O procurador-geral pediu também o afastamento de Renan do cargo de senador e da presidência da Casa - antecipado pelo Valor na semana passada. Neste caso, a PGR usou como base argumentos semelhantes aos que geraram o pedido de afastamento de Cunha do cargo de deputado e do comando da Câmara, feito no ano passado e deferido em maio.

Rodrigo Janot fez os pedidos com base em material da delação premiada do ex-presidente da Transpetro Sérgio Machado - incluindo gravações em que os políticos aparecem defendendo medidas para barrar as investigações do esquema de corrupção da Petrobras apurado pela Operação Lava-Jato.

Afilhado político de Renan Calheiros, Sérgio Machado disse em sua delação que pagou R$ 70 milhões desviados de contratos da Petrobras para os caciques do PMDB, usando inclusive doações em campanhas eleitorais para lavar o dinheiro.

Todos os políticos divulgaram notas nas quais dizem estranhar o pedido de prisão feito pelo procurador e rechaçam as acusações de obstruir a investigação da Lava-Jato.

A partir de agora, Teori deve submeter ao plenário do Supremo sua decisão sobre os pedidos de prisão de Renan e de Cunha, presidentes das Casas legislativas. Pelo regimento do STF, um pedido de prisão de um senador ou deputado seria avaliado pela segunda turma, composta por cinco ministros. Já no caso dos presidentes das Casas, seria avaliado pelo plenário, composto pelos 11 ministros.

Não há prazo, no entanto, para o ministro tomar alguma decisão sobre os pedidos da PGR. O afastamento de Cunha, por exemplo, foi pedido em dezembro e decidido em maio, depois que ele tinha se tornado réu. Renan é investigado mas não é réu na Lava-Jato.

Ontem, advogados dos políticos tinham a expectativa de que o caso poderia entrar na pauta de hoje da Corte, primeiro dia de sessão do plenário do Supremo nesta semana.

No caso de uma eventual prisão preventiva, como ocorreu no caso do ex-senador Delcídio do Amaral (ex-PT-MS), o Congresso deve manter ou não a decisão do Supremo. Para a prisão de parlamentar em exercício, a constituição exige a votação no Senado, no caso de senadores, ou na Câmara, no caso dos deputados.

A Constituição determina ainda que a prisão de parlamentar só pode ocorrer em caso de eventual flagrante. Em novembro, ao determinar a prisão de Delcídio, Teori acolheu a argumentação de Janot de que a atuação como organização criminosa para obstruir a Justiça seria um "flagrante permanente".

Já no caso de Cunha, o pedido está amparado principalmente em uma representação apresentada pelo deputado José Carlos Araújo (PR-BA), presidente do Conselho de Ética da Câmara, que se diz alvo de ameaças e intimidações de Cunha e seus aliados.

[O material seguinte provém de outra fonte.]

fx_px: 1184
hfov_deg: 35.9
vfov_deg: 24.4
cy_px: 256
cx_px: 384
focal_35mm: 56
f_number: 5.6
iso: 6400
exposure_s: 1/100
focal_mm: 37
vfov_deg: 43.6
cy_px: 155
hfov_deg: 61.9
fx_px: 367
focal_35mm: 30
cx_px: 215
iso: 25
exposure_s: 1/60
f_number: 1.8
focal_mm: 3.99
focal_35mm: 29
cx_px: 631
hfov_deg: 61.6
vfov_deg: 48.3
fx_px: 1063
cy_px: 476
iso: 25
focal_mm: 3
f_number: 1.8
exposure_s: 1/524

Araújo entregou documentos a Janot nos quais acusa Cunha de fazer manobras para intimidá-lo e atrapalhar o andamento do processo de cassação no Conselho de Ética da Câmara - por exemplo, representações protocoladas por políticos baianos contra Araújo na Corregedoria da Câmara, no momento marcado para a entrega do relatório sobre o processo.

Na avaliação de procuradores, a suspensão do mandato de Cunha, determinada em maio pelo STF, não foi suficiente para impedir o deputado de continuar atuando em seu benefício próprio e ele teria continuado atuando para interferir no comando da Câmara.

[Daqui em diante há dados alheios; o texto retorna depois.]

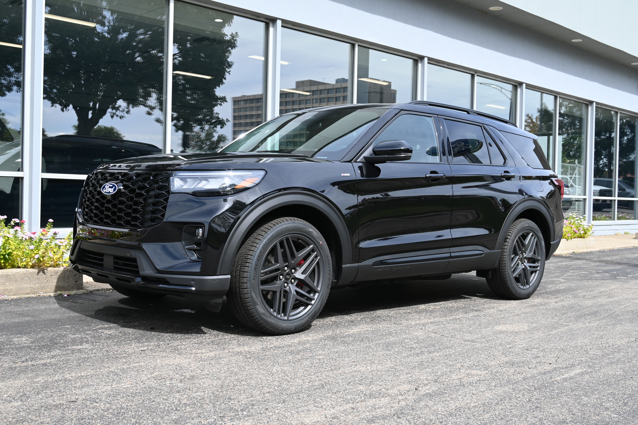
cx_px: 319
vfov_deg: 29.4
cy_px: 212
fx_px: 811
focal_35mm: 46
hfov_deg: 43.0
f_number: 5.6
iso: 100
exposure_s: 1/250
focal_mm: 30.5
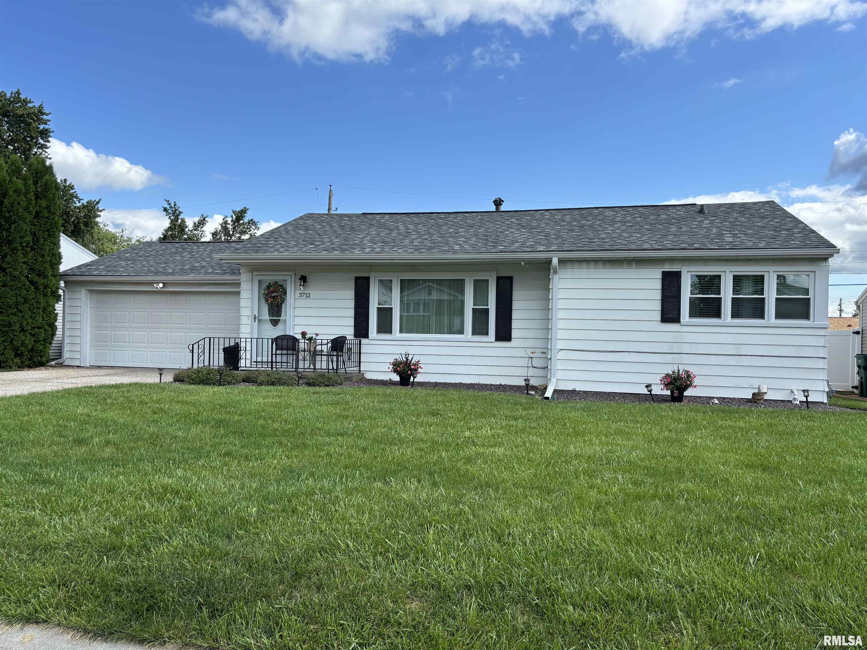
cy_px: 325
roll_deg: -0.9
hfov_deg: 67.3
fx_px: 651
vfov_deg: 53.1
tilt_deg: +0.0
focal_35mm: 26
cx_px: 434
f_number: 1.6
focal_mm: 5.96
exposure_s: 1/2451
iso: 50
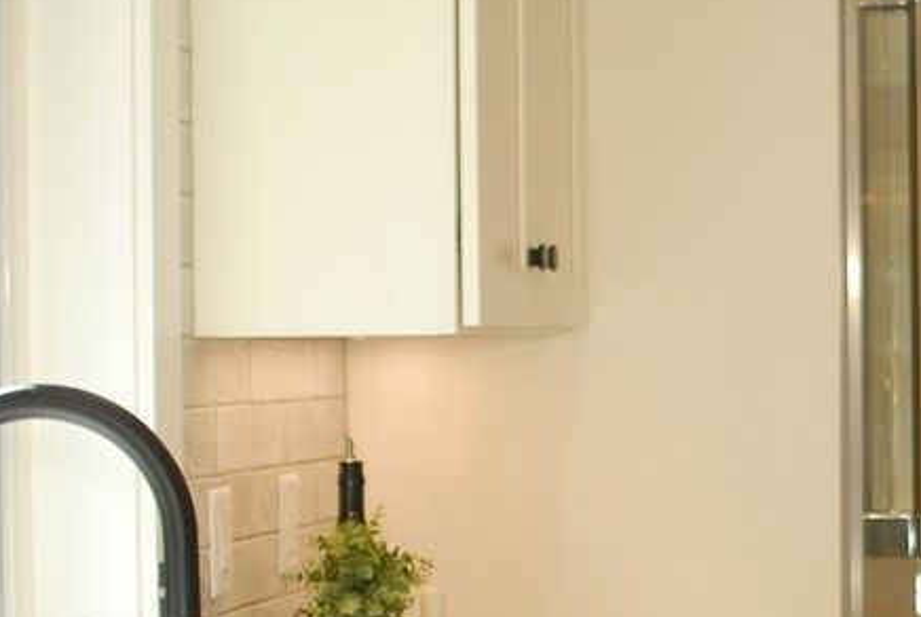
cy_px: 540
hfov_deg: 16.5
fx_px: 3155
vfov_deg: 11.1
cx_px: 657
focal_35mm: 123
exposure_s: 1/160
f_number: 2.5
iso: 100
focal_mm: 35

Pela manhã, ao sair de uma reunião na sede da PGR, em Brasília, Janot evitou comentar o assunto ao ser abordado por jornalistas. "Não confirmo nada", disse o procurador-geral enquanto caminhava a passos rápidos para seu gabinete.

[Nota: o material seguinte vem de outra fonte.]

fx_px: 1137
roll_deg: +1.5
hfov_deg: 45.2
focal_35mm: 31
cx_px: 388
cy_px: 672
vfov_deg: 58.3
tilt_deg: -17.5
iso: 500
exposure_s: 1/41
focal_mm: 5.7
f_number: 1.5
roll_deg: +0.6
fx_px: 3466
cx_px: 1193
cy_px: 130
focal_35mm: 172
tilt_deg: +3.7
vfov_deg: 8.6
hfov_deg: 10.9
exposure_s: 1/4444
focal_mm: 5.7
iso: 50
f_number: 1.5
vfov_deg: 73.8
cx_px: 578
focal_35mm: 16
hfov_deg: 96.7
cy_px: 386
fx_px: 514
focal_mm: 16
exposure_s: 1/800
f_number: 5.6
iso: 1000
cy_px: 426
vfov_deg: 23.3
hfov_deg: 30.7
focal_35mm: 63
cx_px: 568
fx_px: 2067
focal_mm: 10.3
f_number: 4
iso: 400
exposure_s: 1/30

Mais tarde, o ministro Gilmar Mendes criticou o vazamento da informação de que a PGR fez os pedidos de prisão. Os pedidos de prisão Renan, Jucá, Cunha e Sarney estão ocultos no sistema do STF, ou seja, não aparecem na busca que pode ser feita pela internet. E também estão em segredo de Justiça, o que desautoriza a divulgação do material.

"Isso é abuso de autoridade claro. É preciso ter muito cuidado com isso e os responsáveis têm que ser chamados às falas", disse o ministro a jornalistas ao entrar na sessão da turma no STF.

Gilmar criticou os recorrentes vazamentos de processos ocultos ou sigilosos à imprensa: "Isso é uma brincadeira com o Supremo. É preciso repudiar isso de maneira muito clara". Teori não quis falar com a imprensa ao chegar à sessão de julgamentos no STF.